### [Records provided]
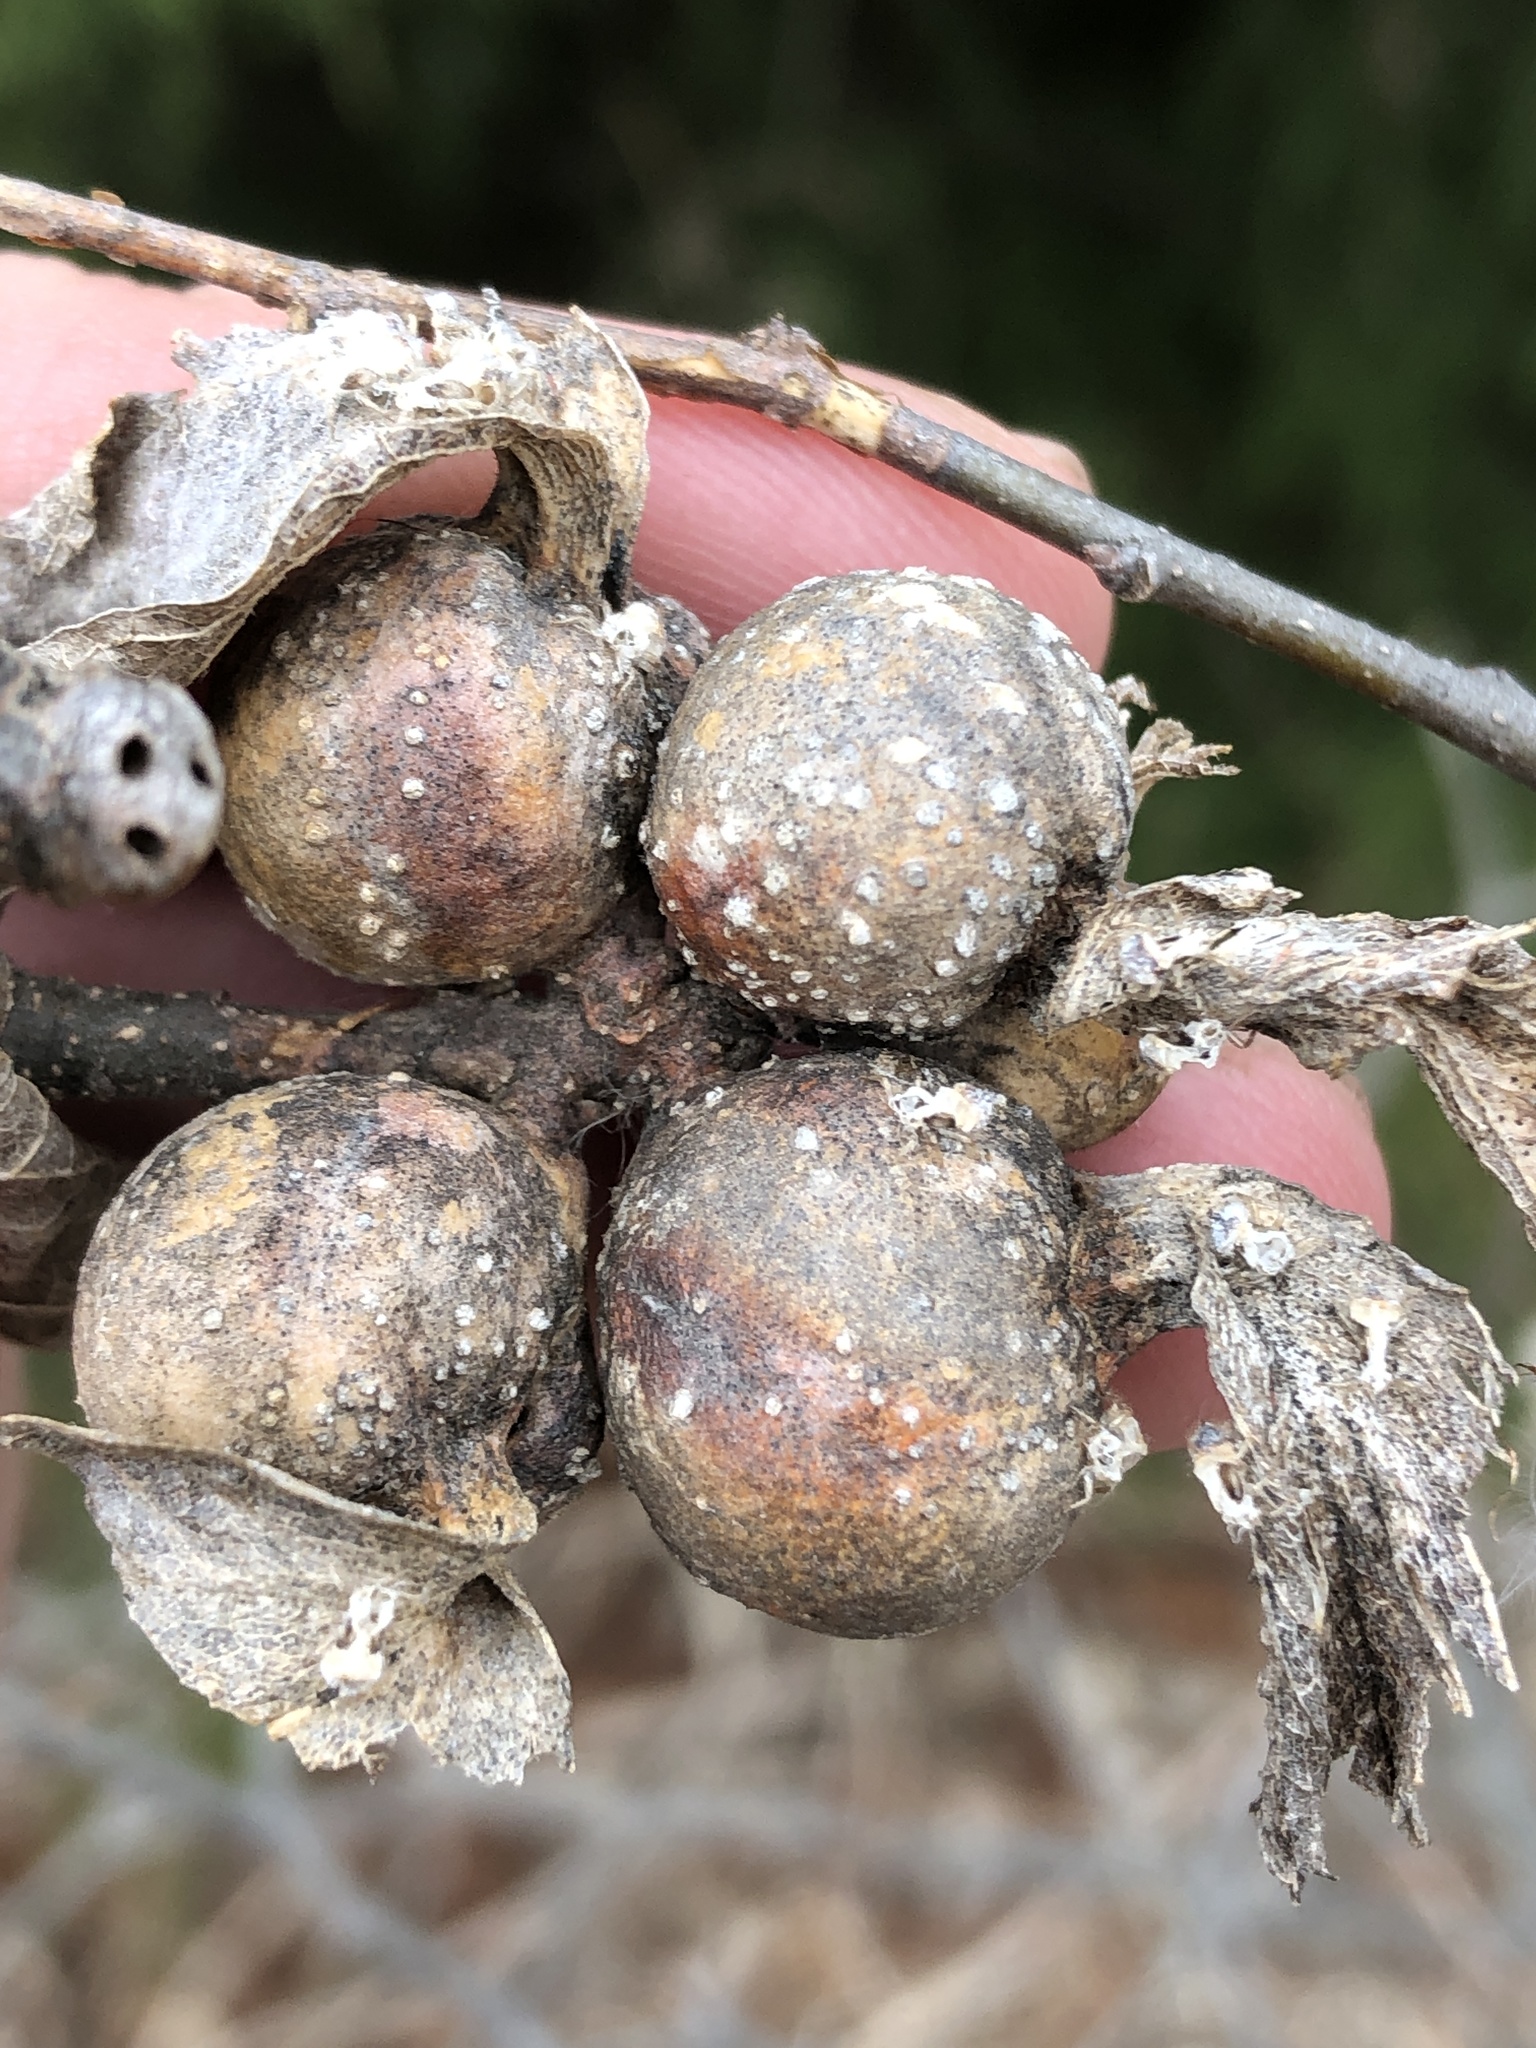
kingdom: Animalia
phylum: Arthropoda
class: Insecta
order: Hemiptera
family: Aphalaridae
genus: Pachypsylla
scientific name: Pachypsylla venusta
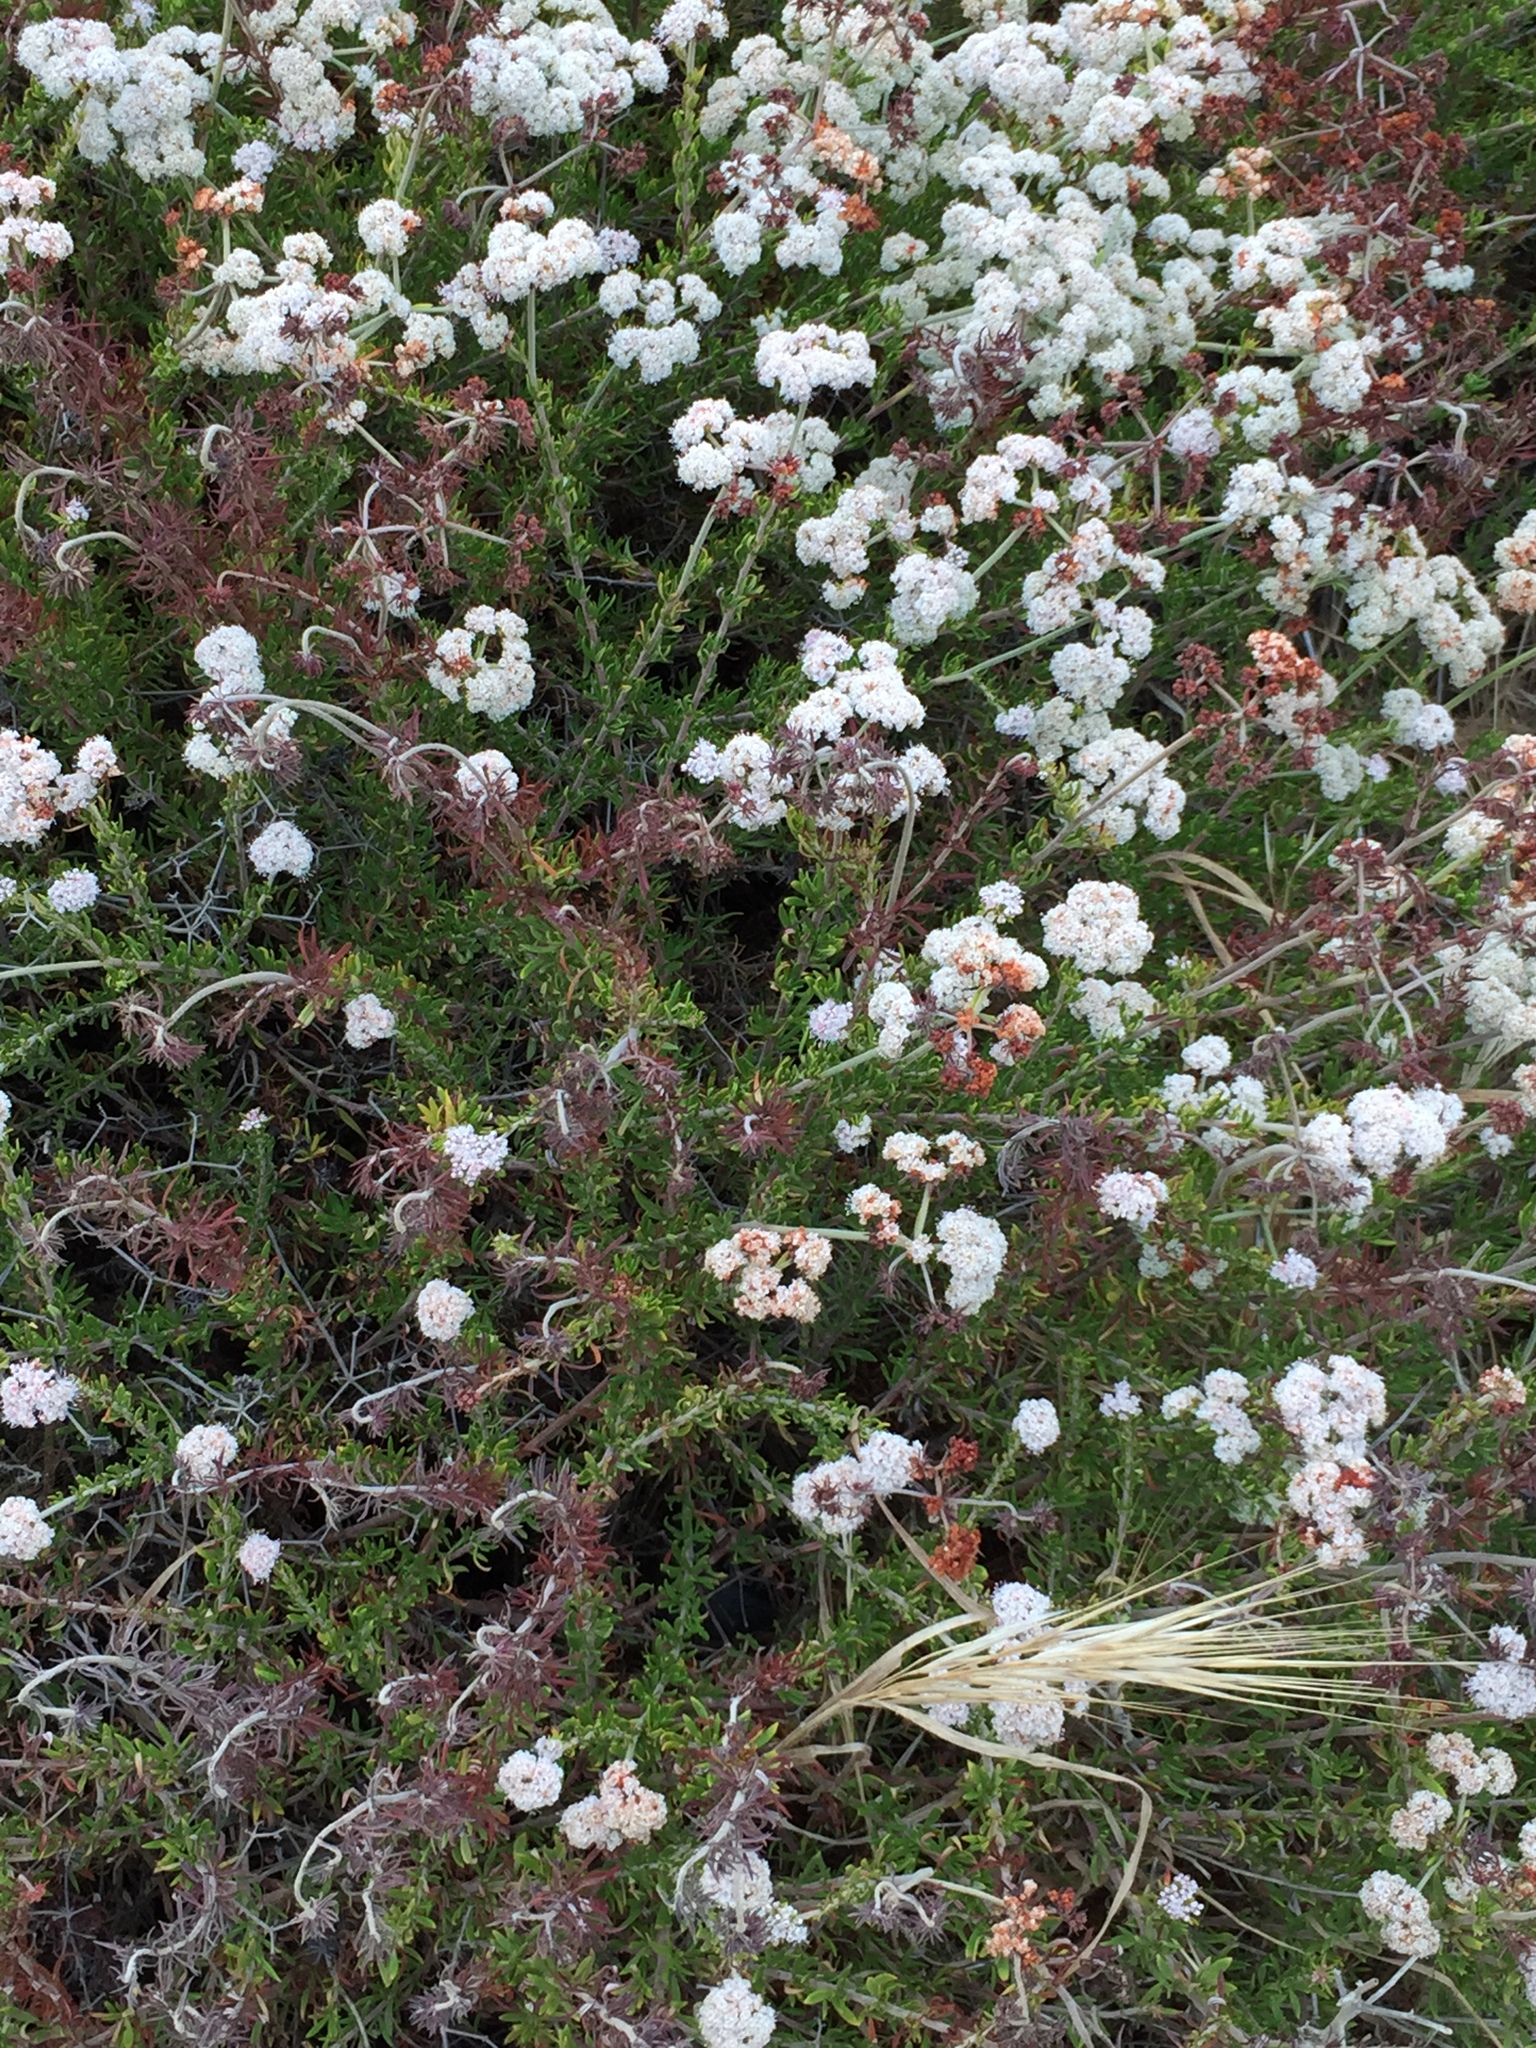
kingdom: Plantae
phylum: Tracheophyta
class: Magnoliopsida
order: Caryophyllales
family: Polygonaceae
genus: Eriogonum
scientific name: Eriogonum fasciculatum
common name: California wild buckwheat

### [Your objective]
Please rewrite the data starting at the line containing "phylum: Tracheophyta" and ending at the end of the data, replacing "common name" with "vernacular name" and leaving everything else unchanged.

### [Reply to the exercise]
phylum: Tracheophyta
class: Magnoliopsida
order: Caryophyllales
family: Polygonaceae
genus: Eriogonum
scientific name: Eriogonum fasciculatum
vernacular name: California wild buckwheat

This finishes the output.